I just want to withdraw me and my family into myself. I want to retract all my tentacles that I connected to her, that showed I needed her.
And this “selflessness” only makes me feel more selfish. I feel weirdly betrayed. Even though she almost endlessly is offering help to me, when she inevitably over does it she is down and all her help and good intentions are not only gone, but I have the added load of her health and Baba's general needs. Now I have to do everything she was doing, but I am stubbornly thinking: I am not going to take care of you too. I just can’t give back to her the same she gave to me. I didn’t ask her to spoon feed my children. I did ask her to tell me if she couldn’t do something. I didn’t ask to lift the water jug. I did ask her to not carry the wheelbarrow. And seriously, why do you insist on bending over with "back pain?"
But . . . Zuleyha is here - helping - and picking up all the slack, and filling in to help Anne and Baba too. It has been a huge relief - not just physically, but mentally. I can let things go quicker and not worry over my in-laws health because Zuleyha is looking after everything. (And, with a much better attitude). Their health is always the biggest stressor for me. The rest of the family seems to forget quickly - Anne is diagnosed with osteoporosis and for one week she is reminded over and over again to not pick up heavy things. For two months she is religiously eats one cup of yogurt a day and one glass of milk. Baba has some hallucinations, and everyone agrees he should never be left alone, he shouldn’t go out by himself - and now he’s going out by himself alone.

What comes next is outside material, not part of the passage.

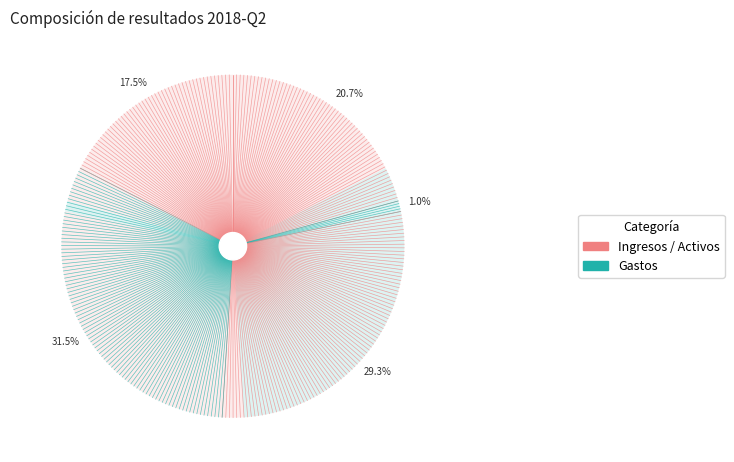

What percentage do Incremento en los activos and Gastos de administración y mantenimiento together represent?

18.5%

But today, in spite of all the help and support, I find myself frustrated again with Anne. For being unable to take care of herself. For this pattern. For using Zuleyha. (Because, if Zuleyha weren't here, it would surely be me in this position). For becoming lazy and dramatic. For staying in bed at night and refusing food - so someone would bring her food on a tray to her bed. For always saying Hakan will do something for her, and then feeling so bad that he can’t rest. For making us all stay up late tending to her. For coming downstairs with a smile, for bending over and kissing her grandson in spite of her dramatic back pain, for sleeping all day - and then being up and night so happily rested and drugged - with her baby boy and grandchildren for a night of getting attention while everyone else is getting so exhausted.
It seems so dishonest. Why is her honesty so important to me? I guess I want to count on her - but they keep disappointing me and so I can’t because I never know how she’s going to be - like some sort of mental patient, or someone with Alziehmer's, is this a good day or a bad day?
Of course she needs his attention. We all do. With Anne - she doesn’t ask for the attention, ever. She gives and gives and gives - and then dramatically requires attention - and it feels manipulative.
Could we ever tell her this? That her selfless offers of help is actually making our lives more difficult? She doesn’t know how to live otherwise. She couldn’t imagine not taking care of Baba. She can’t say no to her grandchildren. She sees your need more than her own need - how could that be wrong? And, if things get bad, in her mind, she can always call Hakan if she needs him - he is, after all, her son. So what am I going to do, explain to her that when she helps so much that she gets hurt, she is actually inconveniencing us more with her injury - so she shouldn’t offer to help so much because I don’t want to be bothered with her health issues?
And yet, in spite of all the trouble and drama, what would I do in Kusdasi without them? This empty house and overgrown garden. Or even with a maid and a gardner - without their love, their comedy and their drama?